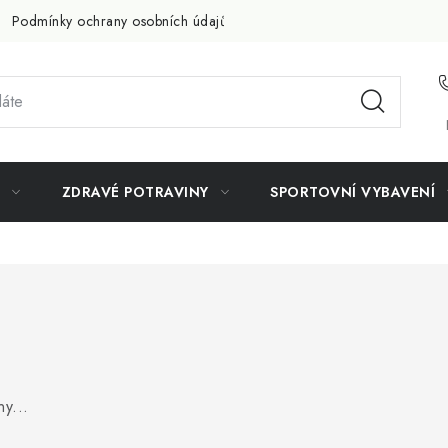
Podmínky ochrany osobních údajů
Doprava a platba
Slevov
ZDRAVÉ POTRAVINY
SPORTOVNÍ VYBAVENÍ
y...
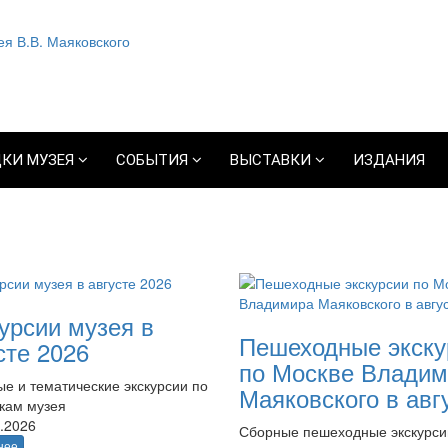
КИ МУЗЕЯ
СОБЫТИЯ
ВЫСТАВКИ
ИЗДАНИЯ
урсии музея в
Пешеходные экску
сте 2026
по Москве Владим
е и тематические экскурсии по
Маяковского в авг
кам музея
.2026
Сборные пешеходные экскурси
нее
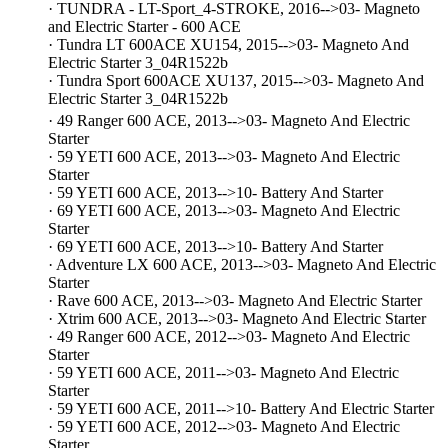
· TUNDRA - LT-Sport_4-STROKE, 2016-->03- Magneto
and Electric Starter - 600 ACE
· Tundra LT 600ACE XU154, 2015-->03- Magneto And
Electric Starter 3_04R1522b
· Tundra Sport 600ACE XU137, 2015-->03- Magneto And
Electric Starter 3_04R1522b
· 49 Ranger 600 ACE, 2013-->03- Magneto And Electric
Starter
· 59 YETI 600 ACE, 2013-->03- Magneto And Electric
Starter
· 59 YETI 600 ACE, 2013-->10- Battery And Starter
· 69 YETI 600 ACE, 2013-->03- Magneto And Electric
Starter
· 69 YETI 600 ACE, 2013-->10- Battery And Starter
· Adventure LX 600 ACE, 2013-->03- Magneto And Electric
Starter
· Rave 600 ACE, 2013-->03- Magneto And Electric Starter
· Xtrim 600 ACE, 2013-->03- Magneto And Electric Starter
· 49 Ranger 600 ACE, 2012-->03- Magneto And Electric
Starter
· 59 YETI 600 ACE, 2011-->03- Magneto And Electric
Starter
· 59 YETI 600 ACE, 2011-->10- Battery And Electric Starter
· 59 YETI 600 ACE, 2012-->03- Magneto And Electric
Starter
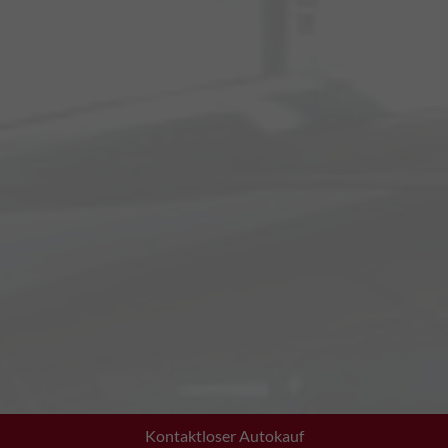
Kontaktloser Autokauf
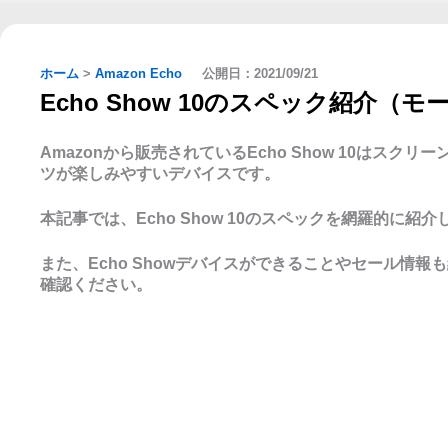
ホーム
>
Amazon Echo
公開日：
2021/09/21
Echo Show 10のスペック紹介
Amazonから販売されているEcho Show 10はス
ツが楽しみやすいデバイスです。
本記事では、Echo Show 10のスペックを網羅的に紹
また、Echo Showデバイスができることやセール情
確認ください。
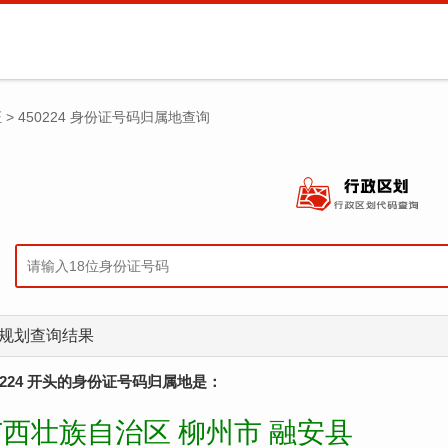
证
>
450224 身份证号码归属地查询
规划查询结果
0224 开头的身份证号码归属地是：
广西壮族自治区 柳州市 融安县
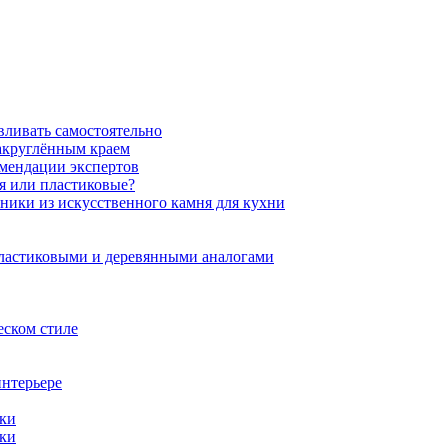
вливать самостоятельно
закруглённым краем
омендации экспертов
ня или пластиковые?
нники из искусственного камня для кухни
пластиковыми и деревянными аналогами
еском стиле
интерьере
ики
ики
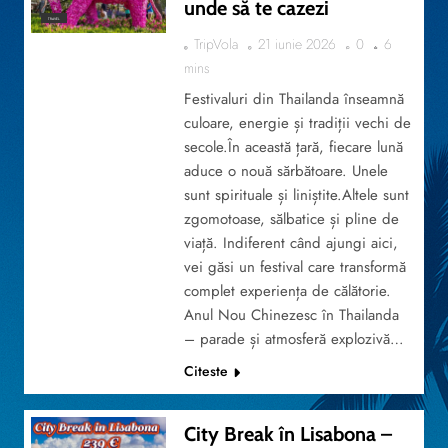
unde să te cazezi
TRAVEL
TripVola
21 iunie 2026
0
6
mins
Festivaluri din Thailanda înseamnă
culoare, energie și tradiții vechi de
secole.În această țară, fiecare lună
aduce o nouă sărbătoare. Unele
sunt spirituale și liniștite.Altele sunt
zgomotoase, sălbatice și pline de
viață. Indiferent când ajungi aici,
vei găsi un festival care transformă
complet experiența de călătorie.
Anul Nou Chinezesc în Thailanda
– parade și atmosferă explozivă…
Citeste
City Break în Lisabona –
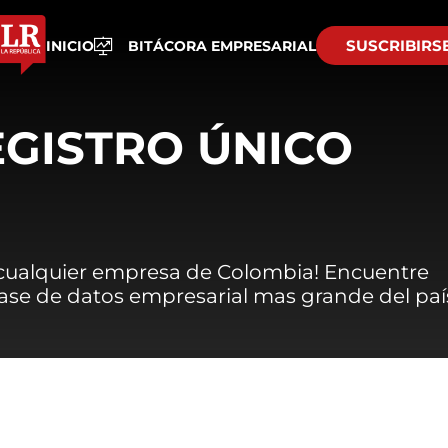
SUSCRIBIRS
INICIO
BITÁCORA EMPRESARIAL
EGISTRO ÚNICO
 cualquier empresa de Colombia! Encuentre
 base de datos empresarial mas grande del paí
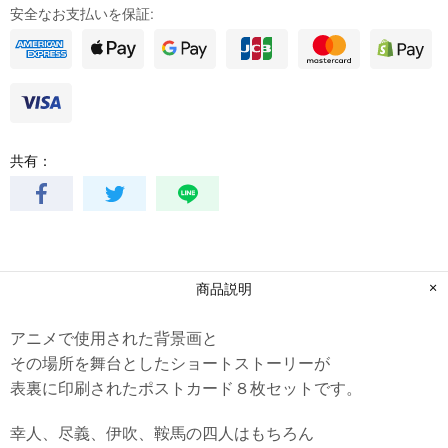
安全なお支払いを保証:
共有：
商品説明
アニメで使用された背景画と
その場所を舞台としたショートストーリーが
表裏に印刷されたポストカード８枚セットです。
幸人、尽義、伊吹、鞍馬の四人はもちろん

▬▬▬▬▬▬▬▬▬▬

Write out, word for word and line for line, the text read from every one of the records above. Leave the pictures out of your answer.

Podmínky ochrany osobních údajů
Doprava a platba
Slevov
ZDRAVÉ POTRAVINY
SPORTOVNÍ VYBAVENÍ
y...
КИ МУЗЕЯ
СОБЫТИЯ
ВЫСТАВКИ
ИЗДАНИЯ
урсии музея в
Пешеходные экску
сте 2026
по Москве Владим
е и тематические экскурсии по
Маяковского в авг
кам музея
.2026
Сборные пешеходные экскурси
нее
· TUNDRA - LT-Sport_4-STROKE, 2016-->03- Magneto
and Electric Starter - 600 ACE
· Tundra LT 600ACE XU154, 2015-->03- Magneto And
Electric Starter 3_04R1522b
· Tundra Sport 600ACE XU137, 2015-->03- Magneto And
Electric Starter 3_04R1522b
· 49 Ranger 600 ACE, 2013-->03- Magneto And Electric
Starter
· 59 YETI 600 ACE, 2013-->03- Magneto And Electric
Starter
· 59 YETI 600 ACE, 2013-->10- Battery And Starter
· 69 YETI 600 ACE, 2013-->03- Magneto And Electric
Starter
· 69 YETI 600 ACE, 2013-->10- Battery And Starter
· Adventure LX 600 ACE, 2013-->03- Magneto And Electric
Starter
· Rave 600 ACE, 2013-->03- Magneto And Electric Starter
· Xtrim 600 ACE, 2013-->03- Magneto And Electric Starter
· 49 Ranger 600 ACE, 2012-->03- Magneto And Electric
Starter
· 59 YETI 600 ACE, 2011-->03- Magneto And Electric
Starter
· 59 YETI 600 ACE, 2011-->10- Battery And Electric Starter
· 59 YETI 600 ACE, 2012-->03- Magneto And Electric
Starter
Kontaktloser Autokauf
ホーム
>
Amazon Echo
公開日：
2021/09/21
Echo Show 10のスペック紹介
Amazonから販売されているEcho Show 10はス
ツが楽しみやすいデバイスです。
本記事では、Echo Show 10のスペックを網羅的に紹
また、Echo Showデバイスができることやセール情
確認ください。
证
>
450224 身份证号码归属地查询
规划查询结果
0224 开头的身份证号码归属地是：
广西壮族自治区 柳州市 融安县
вливать самостоятельно
закруглённым краем
омендации экспертов
ня или пластиковые?
нники из искусственного камня для кухни
пластиковыми и деревянными аналогами
еском стиле
интерьере
ики
ики
unde să te cazezi
TRAVEL
TripVola
21 iunie 2026
0
6
mins
Festivaluri din Thailanda înseamnă
culoare, energie și tradiții vechi de
secole.În această țară, fiecare lună
aduce o nouă sărbătoare. Unele
sunt spirituale și liniștite.Altele sunt
zgomotoase, sălbatice și pline de
viață. Indiferent când ajungi aici,
vei găsi un festival care transformă
complet experiența de călătorie.
Anul Nou Chinezesc în Thailanda
– parade și atmosferă explozivă…
Citeste
City Break în Lisabona –
SUSCRIBIRS
INICIO
BITÁCORA EMPRESARIAL
EGISTRO ÚNICO
 cualquier empresa de Colombia! Encuentre
 base de datos empresarial mas grande del paí
安全なお支払いを保証:
共有：
商品説明
アニメで使用された背景画と
その場所を舞台としたショートストーリーが
表裏に印刷されたポストカード８枚セットです。
幸人、尽義、伊吹、鞍馬の四人はもちろん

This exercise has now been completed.